Run Inference using torch.neuron.DataParallel

To fully leverage the Inferentia hardware we want to use all avaialable NeuronCores. An inf1.xlarge and inf1.2xlarge have four NeuronCores, an inf1.6xlarge has 16 NeuronCores, and an inf1.24xlarge has 64 NeuronCores. For maximum performance on Inferentia hardware, we can use torch.neuron.DataParallel to utilize all available NeuronCores.

torch.neuron.DataParallel implements data parallelism at the module level by duplicating the Neuron model on all available NeuronCores and distributing data across the different cores for parallelized inference.

In the following section, we will run inference using the torch.neuron.DataParallel module to fully saturate the Inferentia hardware. We benchmark the model to collect throughput and latency statistics.

Note: torch.neuron.DataParallel is new with Neuron 1.16.0. Please ensure you are using the latest Neuron package to run the following sections.

Define a benchmarking function

We create a function that handles benchmarking the Neuron model to collect throughput and latency metrics.

[ ]:
from time import time

def benchmark(model, image):
    print('Input image shape is {}'.format(list(image.shape)))

    # The first inference loads the model so exclude it from timing
    results = model(image)

    # Collect throughput and latency metrics
    latency = []
    throughput = []

    # Run inference for 100 iterations and calculate metrics
    num_infers = 100
    for _ in range(num_infers):
        delta_start = time()
        results = model(image)
        delta = time() - delta_start
        latency.append(delta)
        throughput.append(image.size(0)/delta)

    # Calculate and print the model throughput and latency
    print("Avg. Throughput: {:.0f}, Max Throughput: {:.0f}".format(np.mean(throughput), np.max(throughput)))
    print("Latency P50: {:.0f}".format(np.percentile(latency, 50)*1000.0))
    print("Latency P90: {:.0f}".format(np.percentile(latency, 90)*1000.0))
    print("Latency P95: {:.0f}".format(np.percentile(latency, 95)*1000.0))
    print("Latency P99: {:.0f}\n".format(np.percentile(latency, 99)*1000.0))

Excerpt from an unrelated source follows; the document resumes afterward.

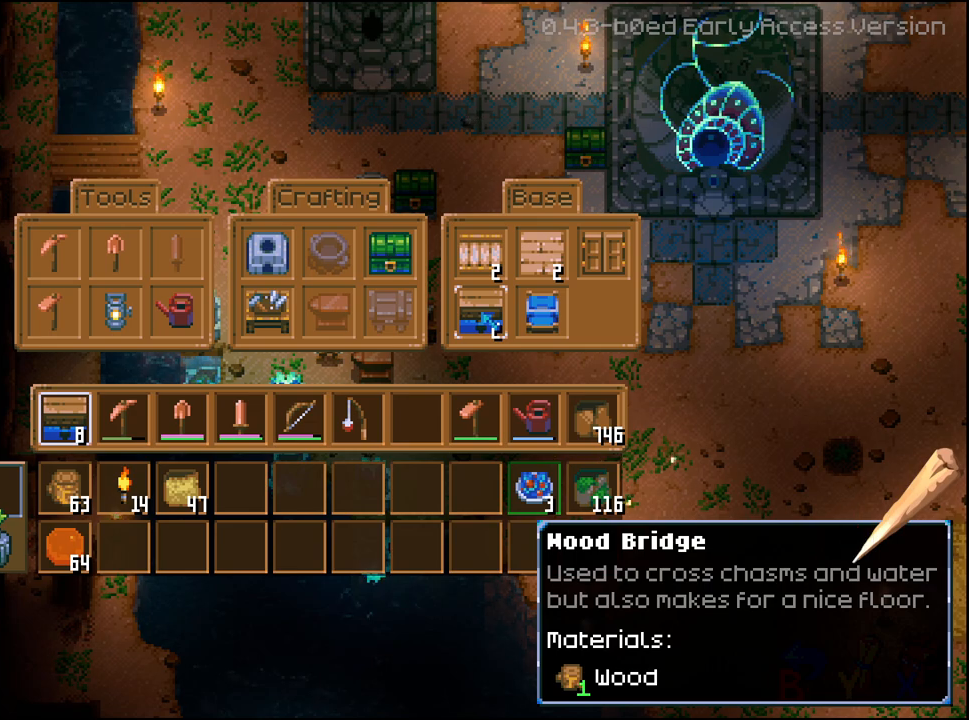
{"buttons": ["DPAD_RIGHT"], "left_stick": "center", "right_stick": "center", "events": [[433, "DPAD_RIGHT", "down"]]}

Run Inference using torch.neuron.DataParallel

We create the torch.neuron.DataParallel module using the compiled Neuron model, get a sample image, and benchmark the parallelized model on Neuron.

[ ]:
# Create a torch.neuron.DataParallel module using the compiled Neuron model
# By default, torch.neuron.DataParallel will use four cores on an inf1.xlarge
# or inf1.2xlarge, 16 cores on an inf1.6xlarge, and 24 cores on an inf1.24xlarge
model_neuron_parallel = torch.neuron.DataParallel(model_neuron)

# Get sample image with batch size=1 per NeuronCore
batch_size = 1

# For an inf1.xlarge or inf1.2xlarge, set num_neuron_cores = 4
num_neuron_cores = 16

image = preprocess(batch_size=batch_size, num_neuron_cores=num_neuron_cores)

# Benchmark the model
benchmark(model_neuron_parallel, image)

Run inference with dynamic batch sizes

Batch size has a direct impact on model performance. The Inferentia chip is optimized to run with small batch sizes. This means that a Neuron compiled model can outperform a GPU model, even if running single digit batch sizes.

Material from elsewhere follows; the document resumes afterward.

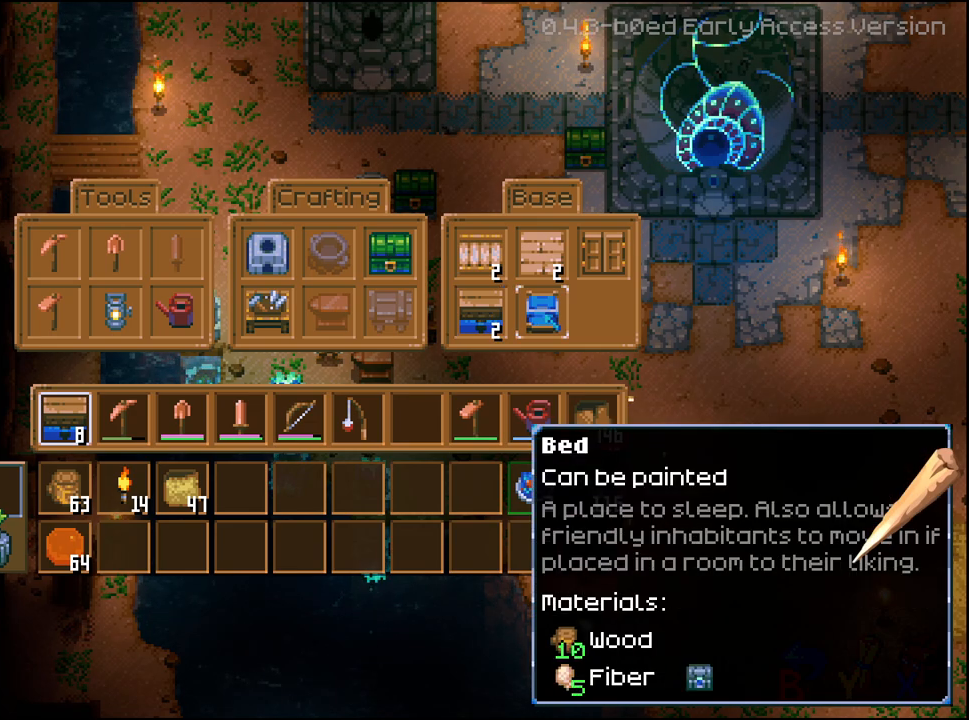
{"buttons": [], "left_stick": "center", "right_stick": "center", "events": [[33, "DPAD_RIGHT", "up"]]}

As a general best practice, we recommend optimizing your model’s throughput by compiling the model with a small batch size and gradually increasing it to find the peak throughput on Inferentia.

Dynamic batching is a feature that allows you to use tensor batch sizes that the Neuron model was not originally compiled against. This is necessary because the underlying Inferentia hardware will always execute inferences with the batch size used during compilation. Fixed batch size execution allows tuning the input batch size for optimal performance. For example, batch size 1 may be best suited for an ultra-low latency on-demand inference application, while batch size > 1 can be used to maximize throughput for offline inferencing. Dynamic batching is implemented by slicing large input tensors into chunks that match the batch size used during the torch.neuron.trace compilation call.

The torch.neuron.DataParallel class automatically enables dynamic batching on eligible models. This allows us to run inference in applications that have inputs with a variable batch size without needing to recompile the model.

In the following example, we use the same torch.neuron.DataParallel module to run inference using several different batch sizes. Notice that latency increases consistently as the batch size increases. Throughput increases as well, up until a certain point where the input size becomes too large to be efficient.

[ ]:
# using the same DataParallel model_neuron_parallel model, we can run
# inference on inputs with a variable batch size without recompiling
batch_sizes = [2, 3, 4, 5, 6, 7]
for batch_size in batch_sizes:
    print('Batch size: {}'.format(batch_size))
    image = preprocess(batch_size=batch_size, num_neuron_cores=num_neuron_cores)

    # Benchmark the model for each input batch size
    benchmark(model_neuron_parallel, image)

Compile and Infer with different batch sizes on multiple NeuronCores

Dynamic batching using small batch sizes can result in sub-optimal throughput because it involves slicing tensors into chunks and iteratively sending data to the hardware. Using a larger batch size at compilation time can use the Inferentia hardware more efficiently in order to maximize throughput. You can test the tradeoff between individual request latency and total throughput by fine-tuning the input batch size.

In the following example, we recompile our model using a batch size of 5 and run the model using torch.neuron.DataParallel to fully saturate our Inferentia hardware for optimal performance.

[ ]:
# Create an input with batch size 5 for compilation
batch_size = 5
image = torch.zeros([batch_size, 3, 224, 224], dtype=torch.float32)

# Recompile the ResNet50 model for inference with batch size 5
model_neuron = torch.neuron.trace(model, example_inputs=[image])

# Export to saved model
model_neuron.save("resnet50_neuron_b{}.pt".format(batch_size))

Run inference with batch size of 5 using the Neuron model compiled for a batch size of 5.

[ ]:
batch_size = 5

# Load compiled Neuron model
model_neuron = torch.jit.load("resnet50_neuron_b{}.pt".format(batch_size))

# Create DataParallel model
model_neuron_parallel = torch.neuron.DataParallel(model_neuron)

# Get sample image with batch size=5
image = preprocess(batch_size=batch_size, num_neuron_cores=num_neuron_cores)

# Benchmark the model
benchmark(model_neuron_parallel, image)

You can experiment with different batch size values to see what gives the best overall throughput on Inferentia.